Car selon Naima, il s’agit bien de cela de pauvreté, de privations matérielles et de soumission. Engagée et révoltée, elle mène une action de féminisme tranquille sans bousculer les hommes ou les traditions, en attaquant le problème à la racine : l’économie et le travail des femmes. « Plutôt que de faire de l’humanitaire, j’ai pensé qu’il serait plus efficace de donner aux femmes les moyens de leur subsistance. Au Maroc, les femmes sont les piliers de la famille et de la société. Il est essentiel de les soutenir. À Ait Majber, elles étaient condamnées. Aucune femme de la rive Est n’a eu le bac. Elles n’ont jamais été autorisées à aller plus loin que le primaire, car à partir d’un certain âge elles étaient obligées de rester à la maison, se marier et obéir à leurs maris, leurs frères ou leurs pères. Avec les récoltes et la distillation des roses, elles se sont affranchies du joug des hommes grâce au fruit de leur travail… et de ce trésor rose qu’elles ont à portée de main. »
En quelques années seulement, Naima a transformé la vie de cette vallée. Avec son association elle a formé les femmes du village à la récolte de la rose mais aussi et surtout à sa transformation. Distiller. Trois syllabes qui font la différence. Grâce à l’extraction artisanale de l’essence de rose, les femmes d’Ait Majber ont pu résister aux usines alentours qui achetaient les roses à un prix dérisoire. Elles maitrisent dorénavant la transformation du produit, imposent leurs règles et leurs prix de vente.

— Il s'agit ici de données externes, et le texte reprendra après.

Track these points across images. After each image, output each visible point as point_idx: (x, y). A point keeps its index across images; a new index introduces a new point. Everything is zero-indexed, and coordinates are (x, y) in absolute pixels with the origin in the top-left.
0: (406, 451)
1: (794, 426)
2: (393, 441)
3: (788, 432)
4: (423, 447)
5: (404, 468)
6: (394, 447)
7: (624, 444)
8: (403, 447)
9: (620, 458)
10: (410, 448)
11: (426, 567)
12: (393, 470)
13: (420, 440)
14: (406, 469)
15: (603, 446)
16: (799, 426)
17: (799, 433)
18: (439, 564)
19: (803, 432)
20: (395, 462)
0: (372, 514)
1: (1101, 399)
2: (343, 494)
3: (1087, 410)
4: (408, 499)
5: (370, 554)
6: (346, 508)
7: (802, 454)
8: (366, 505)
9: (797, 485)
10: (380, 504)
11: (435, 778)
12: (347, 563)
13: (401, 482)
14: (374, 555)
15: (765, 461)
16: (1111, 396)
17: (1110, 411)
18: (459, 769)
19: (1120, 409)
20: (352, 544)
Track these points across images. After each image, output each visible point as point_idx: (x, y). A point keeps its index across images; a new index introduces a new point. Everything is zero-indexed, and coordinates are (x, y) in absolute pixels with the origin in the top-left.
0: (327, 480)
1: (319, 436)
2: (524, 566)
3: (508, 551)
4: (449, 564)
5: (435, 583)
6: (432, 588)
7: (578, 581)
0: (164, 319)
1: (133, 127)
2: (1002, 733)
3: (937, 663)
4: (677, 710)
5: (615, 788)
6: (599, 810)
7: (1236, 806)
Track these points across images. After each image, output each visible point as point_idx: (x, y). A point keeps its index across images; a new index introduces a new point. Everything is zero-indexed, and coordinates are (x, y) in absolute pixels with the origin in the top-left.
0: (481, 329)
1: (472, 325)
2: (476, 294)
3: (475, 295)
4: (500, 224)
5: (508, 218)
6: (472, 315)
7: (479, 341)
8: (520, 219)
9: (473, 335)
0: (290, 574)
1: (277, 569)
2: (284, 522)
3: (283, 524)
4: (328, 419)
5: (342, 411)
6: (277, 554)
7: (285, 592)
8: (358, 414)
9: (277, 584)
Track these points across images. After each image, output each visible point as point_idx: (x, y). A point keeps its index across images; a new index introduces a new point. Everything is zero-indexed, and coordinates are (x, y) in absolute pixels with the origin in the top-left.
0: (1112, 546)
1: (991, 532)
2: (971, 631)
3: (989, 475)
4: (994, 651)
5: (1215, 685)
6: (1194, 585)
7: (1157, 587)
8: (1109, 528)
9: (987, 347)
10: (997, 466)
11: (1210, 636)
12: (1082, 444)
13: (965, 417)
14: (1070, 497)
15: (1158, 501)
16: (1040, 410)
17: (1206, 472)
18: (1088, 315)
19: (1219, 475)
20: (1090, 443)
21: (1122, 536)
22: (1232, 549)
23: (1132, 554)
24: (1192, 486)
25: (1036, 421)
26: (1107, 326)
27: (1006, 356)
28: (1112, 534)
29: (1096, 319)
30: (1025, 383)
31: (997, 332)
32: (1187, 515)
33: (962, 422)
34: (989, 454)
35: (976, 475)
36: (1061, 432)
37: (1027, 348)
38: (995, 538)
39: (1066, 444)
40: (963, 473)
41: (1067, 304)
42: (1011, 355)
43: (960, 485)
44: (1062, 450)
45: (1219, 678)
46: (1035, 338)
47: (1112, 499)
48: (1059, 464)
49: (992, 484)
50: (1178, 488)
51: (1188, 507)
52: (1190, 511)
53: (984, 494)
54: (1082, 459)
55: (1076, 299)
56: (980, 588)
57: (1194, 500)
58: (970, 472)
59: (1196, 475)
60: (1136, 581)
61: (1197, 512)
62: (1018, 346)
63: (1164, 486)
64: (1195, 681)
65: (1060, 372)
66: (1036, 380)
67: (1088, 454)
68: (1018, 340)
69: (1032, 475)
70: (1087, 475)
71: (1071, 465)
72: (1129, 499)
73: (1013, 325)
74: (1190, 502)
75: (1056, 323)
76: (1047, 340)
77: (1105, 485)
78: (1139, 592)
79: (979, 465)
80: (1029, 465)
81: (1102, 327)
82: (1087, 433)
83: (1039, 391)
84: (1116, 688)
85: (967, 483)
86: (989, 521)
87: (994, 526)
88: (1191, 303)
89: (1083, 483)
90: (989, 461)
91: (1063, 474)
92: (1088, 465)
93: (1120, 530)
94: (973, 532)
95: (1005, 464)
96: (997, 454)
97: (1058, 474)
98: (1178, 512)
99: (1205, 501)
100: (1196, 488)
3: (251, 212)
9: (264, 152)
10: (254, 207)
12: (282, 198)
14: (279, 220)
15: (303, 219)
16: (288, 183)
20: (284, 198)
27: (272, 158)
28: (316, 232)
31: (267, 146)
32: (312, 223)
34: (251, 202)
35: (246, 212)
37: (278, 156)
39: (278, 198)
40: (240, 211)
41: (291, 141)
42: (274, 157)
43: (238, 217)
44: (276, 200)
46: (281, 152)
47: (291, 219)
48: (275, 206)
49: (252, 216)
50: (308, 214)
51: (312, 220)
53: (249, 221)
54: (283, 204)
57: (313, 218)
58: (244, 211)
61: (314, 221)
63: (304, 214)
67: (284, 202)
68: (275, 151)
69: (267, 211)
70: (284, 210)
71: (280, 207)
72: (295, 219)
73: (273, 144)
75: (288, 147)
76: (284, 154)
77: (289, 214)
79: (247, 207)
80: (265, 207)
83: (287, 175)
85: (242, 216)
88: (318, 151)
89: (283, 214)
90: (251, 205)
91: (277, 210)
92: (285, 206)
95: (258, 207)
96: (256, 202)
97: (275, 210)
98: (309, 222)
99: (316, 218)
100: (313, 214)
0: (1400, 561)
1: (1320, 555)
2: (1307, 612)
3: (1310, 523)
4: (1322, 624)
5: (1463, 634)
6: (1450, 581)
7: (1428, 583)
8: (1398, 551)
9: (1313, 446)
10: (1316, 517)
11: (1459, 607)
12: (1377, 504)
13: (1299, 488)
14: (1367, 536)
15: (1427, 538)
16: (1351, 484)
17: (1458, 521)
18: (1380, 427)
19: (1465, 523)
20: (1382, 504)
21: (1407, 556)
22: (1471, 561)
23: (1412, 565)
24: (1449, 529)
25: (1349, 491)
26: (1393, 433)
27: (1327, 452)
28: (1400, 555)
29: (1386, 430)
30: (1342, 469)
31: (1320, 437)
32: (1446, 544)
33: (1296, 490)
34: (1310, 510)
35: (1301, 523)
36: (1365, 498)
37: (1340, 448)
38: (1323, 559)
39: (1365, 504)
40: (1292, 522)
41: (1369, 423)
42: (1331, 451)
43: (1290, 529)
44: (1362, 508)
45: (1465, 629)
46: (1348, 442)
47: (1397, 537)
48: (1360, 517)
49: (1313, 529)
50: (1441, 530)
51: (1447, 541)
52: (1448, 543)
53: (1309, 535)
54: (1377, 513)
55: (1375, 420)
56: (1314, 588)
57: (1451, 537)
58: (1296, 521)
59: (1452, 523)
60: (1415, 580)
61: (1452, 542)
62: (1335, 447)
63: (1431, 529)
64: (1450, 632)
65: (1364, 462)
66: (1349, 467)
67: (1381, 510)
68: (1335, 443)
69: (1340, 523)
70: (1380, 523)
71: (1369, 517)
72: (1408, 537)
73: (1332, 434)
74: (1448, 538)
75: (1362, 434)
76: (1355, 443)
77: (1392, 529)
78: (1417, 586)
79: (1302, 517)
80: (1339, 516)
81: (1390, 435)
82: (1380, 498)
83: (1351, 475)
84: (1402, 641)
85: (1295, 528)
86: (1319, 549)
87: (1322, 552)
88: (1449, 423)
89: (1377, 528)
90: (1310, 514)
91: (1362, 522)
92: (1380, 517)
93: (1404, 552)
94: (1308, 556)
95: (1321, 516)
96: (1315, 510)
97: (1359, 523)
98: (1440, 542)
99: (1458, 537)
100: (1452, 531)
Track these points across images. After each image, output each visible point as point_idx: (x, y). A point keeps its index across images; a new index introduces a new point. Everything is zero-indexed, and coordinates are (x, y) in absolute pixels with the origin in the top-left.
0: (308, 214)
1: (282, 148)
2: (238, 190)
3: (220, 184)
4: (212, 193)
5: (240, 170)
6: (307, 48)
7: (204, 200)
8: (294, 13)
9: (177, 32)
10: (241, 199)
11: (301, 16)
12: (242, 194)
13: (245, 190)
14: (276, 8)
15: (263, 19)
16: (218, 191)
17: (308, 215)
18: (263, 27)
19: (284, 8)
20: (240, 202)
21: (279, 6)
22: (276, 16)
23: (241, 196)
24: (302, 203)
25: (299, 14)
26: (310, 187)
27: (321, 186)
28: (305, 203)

Elles ont compris qu’elles aussi avaient le droit d’exister
« C’était révoltant de voir une telle richesse bradée à cause d’industriels peu scrupuleux. Tout ce que nous avons fait, c’est leur faire prendre conscience de la richesse de ce produit du terroir qu’elles ont sous la main. La vallée de Dades est le troisième pôle mondial de culture de roses après la Turquie et la Bulgarie. La qualité des fleurs produites à Ait Majber est unique grâce à la terre particulièrement riche en potassium, calcium et azote mais aussi grâce à ce climat semi-aride idéal pour nos roses qui sont exceptionnelles ! Nous exportons notre précieux élixir essentiellement pour l’industrie cosmétique et partout dans le monde en Amérique, en France, en Tunisie mais aussi au Maroc où le produit est proposé dans des magasins de commerce équitable. Depuis 2005, les femmes du village ont multiplié par trois le prix de vente de l’eau de rose. Elles ont dorénavant un salaire décent, des machines à laver, et la possibilité de se déplacer. Elles se rendent à des réunions, des salons professionnels… Elles se sont imposées face à leurs maris et ont compris qu’elles aussi avaient le droit d’exister. »
Forte de son succès, Naima bouillonne d’idée pour développer la production et la région. Pour elle, contrairement à l’huile d’argan (très exploitée au Maroc) que l’on peut remplacer par d’autres huiles nourrissantes, les vertus des roses sont irremplaçables ce qui en fait l’huile essentielle la plus chère au monde. Autant d’arguments pour convaincre l’association d’investir dans les multiples terrains vierges de la vallée pour y planter davantage de cet or rose.
L’objectif affiché est aussi économique qu’écologique. « Planter des rosiers préserve et enrichit la terre explique Naima. Cela protège aussi la dégradation des sols en pente typiques de la vallée, c’est une façon de prévenir des glissements de terrain lors des saisons des pluies. Mais surtout cela modifie les habitudes de certains villageois qui ne jettent plus leurs ordures n’importe où. »
Au cœur de la vallée de Dades, les roses ont imposé le respect de l’environnement tout autant que de celui des femmes.